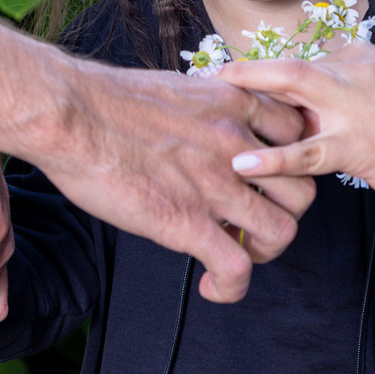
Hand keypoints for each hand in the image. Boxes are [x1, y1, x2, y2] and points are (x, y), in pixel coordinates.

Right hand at [36, 64, 315, 302]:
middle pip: (302, 191)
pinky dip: (232, 286)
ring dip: (264, 252)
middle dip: (284, 213)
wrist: (72, 114)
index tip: (265, 178)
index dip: (287, 163)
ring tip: (236, 254)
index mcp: (235, 105)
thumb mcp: (180, 87)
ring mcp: (215, 185)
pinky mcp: (186, 222)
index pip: (296, 136)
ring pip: (281, 232)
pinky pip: (236, 267)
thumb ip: (209, 108)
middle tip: (252, 222)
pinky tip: (211, 286)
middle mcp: (236, 144)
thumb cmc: (109, 99)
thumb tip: (209, 125)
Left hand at [221, 42, 374, 216]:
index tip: (225, 78)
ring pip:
###
* **Exercise instructions**
Output the data exactly. Leave every picture out.

* **Answer section**
Hand keypoints for each hand in the image. Boxes are [x1, y1, x2, y2] and points are (x, y), in pixel coordinates.

Right hand at [36, 64, 315, 302]:
middle pip: (302, 191)
pinky dip: (232, 286)
ring dip: (264, 252)
middle dip: (284, 213)
wrist: (72, 114)
index tip: (265, 178)
index dip: (287, 163)
ring tip: (236, 254)
index mcp: (235, 105)
thumb mcp: (180, 87)
ring mcp: (215, 185)
pinky mcp: (186, 222)
index pip: (296, 136)
ring pip: (281, 232)
pinky pip: (236, 267)
thumb ip: (209, 108)
middle tip: (252, 222)
pinky tip: (211, 286)
middle mcp: (236, 144)
thumb cmc: (109, 99)
thumb tip: (209, 125)
Left hand at [221, 42, 374, 216]:
index tip: (225, 78)
ring pip:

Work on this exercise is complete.